Gartner EA Summit: Nick Gall Keynote
The EA Summit has begun and Nick Gall is giving the opening keynote. He’s discussing a “middle-out” architecture style that “enables decentralized change through … minimal constraints.” He’s working hard to not digress into a REST discussion. 🙂 The visual metaphor is an hourglass, where there’s a small set of constraints in the middle that enables things to work, and things that grow outward in both directions. In the upward direction, it’s about the business. Many businesses can all be made to fit within these small constraints. Going down it is about the technology. Once again, there’s a multitude of technologies that can be made to fit those constraints. Many web servers all support the core web protocols.
Beyond the natural ties back to a REST approach, there’s a lot of truth to this metaphor. Both the business and the technology can be viewed as a hierarchical set of constraints. There are a small set of high level constraints that control everything that goes on underneath them. Architecture begins with these, and they are broadly applicable. Put too many of these things in the middle and, as Nick puts it, your waistline grows. If your waistline grows, things get more bloated, and you need more and management, process, etc. to ensure the adoption of these constraints and all of the exceptions associated with them. Doing income taxes comes to mind, for me. How many of the questions on my tax form are applicable to me? Having to go through the process of them makes things more complicated. Many things on the tax forms are so complicated that it’s difficult for an individual to know whether they even apply or not. At the opposite extreme, the narrowest of waistlines would be a standard flat tax. No exceptions, no complexity, just take 17% (or some other appropriate number) and give it to the government. Is there a need to distribute that tax to the local, regional, and federal agencies? Yes, but does that complexity need to be exposed to everyone in the middle? No, it doesn’t. Move it up/down in the hourglass to the areas that care about it, but don’t expose it generally to everyone.

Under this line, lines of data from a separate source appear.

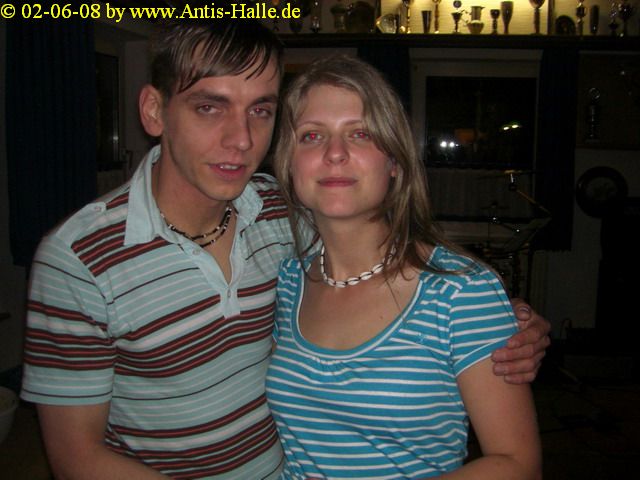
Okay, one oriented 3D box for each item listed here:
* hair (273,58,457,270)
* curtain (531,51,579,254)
[{"bbox_3d":[0.065,-0.108,1.020,0.250,0.300,0.230,1,5,9],"label":"hair"},{"bbox_3d":[1.575,-0.612,4.700,0.260,1.370,0.120,1,4,0],"label":"curtain"}]

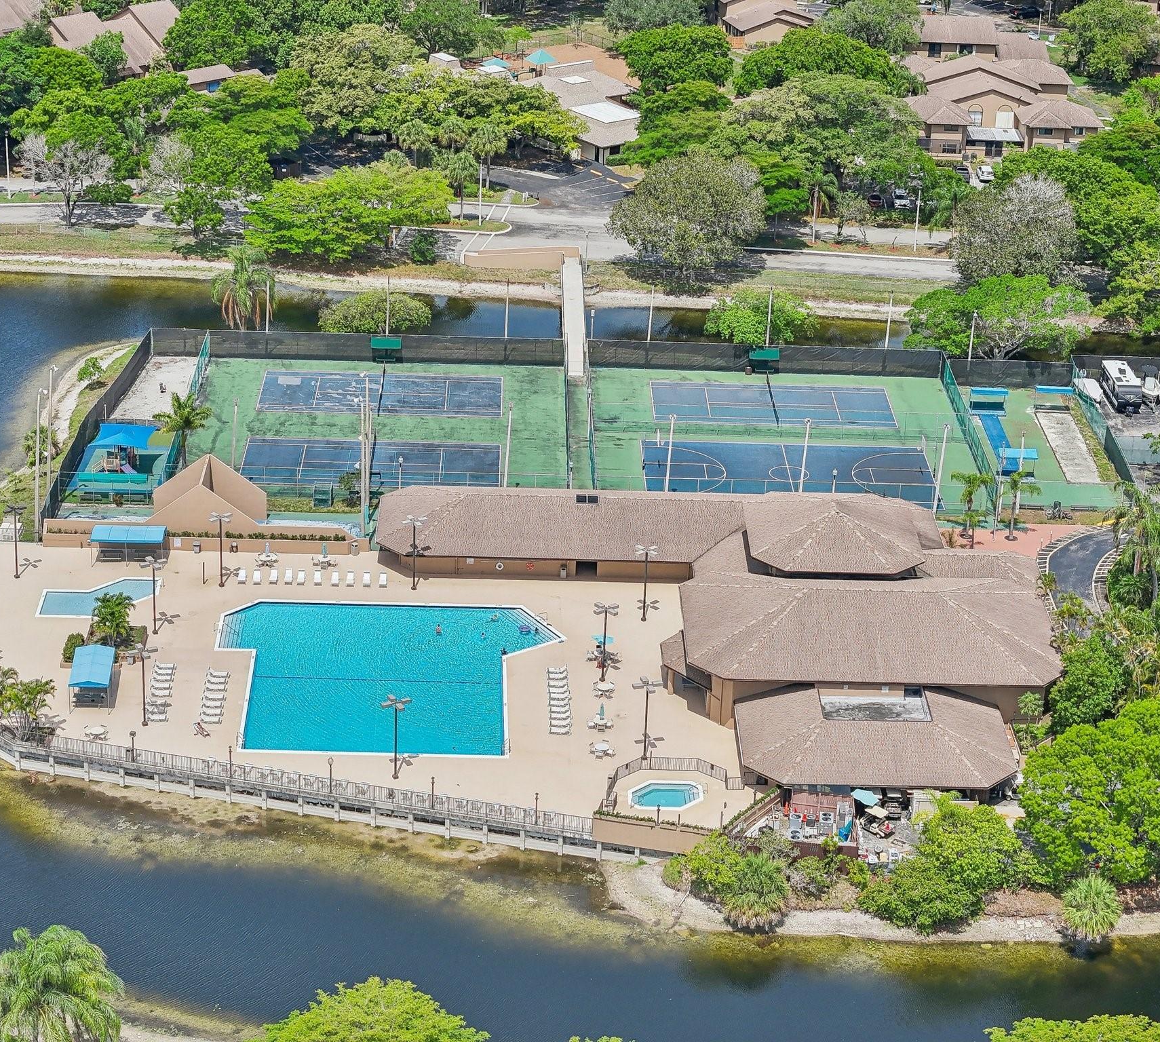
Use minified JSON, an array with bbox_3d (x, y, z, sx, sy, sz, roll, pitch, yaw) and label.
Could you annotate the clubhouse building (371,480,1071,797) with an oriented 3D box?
[{"bbox_3d":[10.960,6.761,223.788,56.000,8.800,54.000,1,23,-2],"label":"clubhouse building"}]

If nothing else, Nick has certainly managed to get me noodling on this whole “narrow waistline” and hourglass approach. It’s a very interesting concept. The immediate concern that I have is that there’s a lot of changes that go on within the sands of the hourglass, and there’s a tendency for things to push toward the middle. To make this work, I think we’ll need appropriate guidance on how to maintain our perfect hourglass shape over time. I suggest using analogies of eating healthy and exercising frequently.